What is expected: Copy out the items word for word, from their first line down to the line containing "25-01-2011, 12:48", including both ends.
━━━━━ Given information ━━━━━
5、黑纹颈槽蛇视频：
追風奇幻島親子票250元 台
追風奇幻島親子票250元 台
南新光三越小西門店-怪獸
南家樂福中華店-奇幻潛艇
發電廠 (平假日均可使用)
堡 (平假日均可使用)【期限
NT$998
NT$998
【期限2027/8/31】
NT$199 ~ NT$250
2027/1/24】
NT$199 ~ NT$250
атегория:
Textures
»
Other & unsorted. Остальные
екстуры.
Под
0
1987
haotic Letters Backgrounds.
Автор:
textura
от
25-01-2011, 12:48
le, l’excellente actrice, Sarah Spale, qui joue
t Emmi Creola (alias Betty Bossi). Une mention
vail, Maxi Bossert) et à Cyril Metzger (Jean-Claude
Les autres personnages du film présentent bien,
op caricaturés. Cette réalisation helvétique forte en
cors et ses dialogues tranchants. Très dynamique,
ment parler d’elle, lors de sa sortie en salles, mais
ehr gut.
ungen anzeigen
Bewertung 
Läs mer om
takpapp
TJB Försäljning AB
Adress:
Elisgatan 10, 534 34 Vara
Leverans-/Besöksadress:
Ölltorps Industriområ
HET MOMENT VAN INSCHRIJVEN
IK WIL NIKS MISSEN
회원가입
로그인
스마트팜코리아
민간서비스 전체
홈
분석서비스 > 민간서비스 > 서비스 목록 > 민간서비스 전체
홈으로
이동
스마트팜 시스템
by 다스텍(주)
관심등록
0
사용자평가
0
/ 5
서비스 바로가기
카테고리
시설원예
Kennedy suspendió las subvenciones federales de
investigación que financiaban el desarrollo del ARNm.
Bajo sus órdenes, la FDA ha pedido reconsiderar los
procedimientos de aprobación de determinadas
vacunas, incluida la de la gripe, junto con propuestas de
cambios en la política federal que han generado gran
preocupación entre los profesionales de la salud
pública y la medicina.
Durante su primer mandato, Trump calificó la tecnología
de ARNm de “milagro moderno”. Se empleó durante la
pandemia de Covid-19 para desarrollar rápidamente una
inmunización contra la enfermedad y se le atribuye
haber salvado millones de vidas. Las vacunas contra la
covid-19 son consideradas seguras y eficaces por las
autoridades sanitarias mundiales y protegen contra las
━━━━━
Written response:
5、黑纹颈槽蛇视频：
追風奇幻島親子票250元 台
追風奇幻島親子票250元 台
南新光三越小西門店-怪獸
南家樂福中華店-奇幻潛艇
發電廠 (平假日均可使用)
堡 (平假日均可使用)【期限
NT$998
NT$998
【期限2027/8/31】
NT$199 ~ NT$250
2027/1/24】
NT$199 ~ NT$250
атегория:
Textures
»
Other & unsorted. Остальные
екстуры.
Под
0
1987
haotic Letters Backgrounds.
Автор:
textura
от
25-01-2011, 12:48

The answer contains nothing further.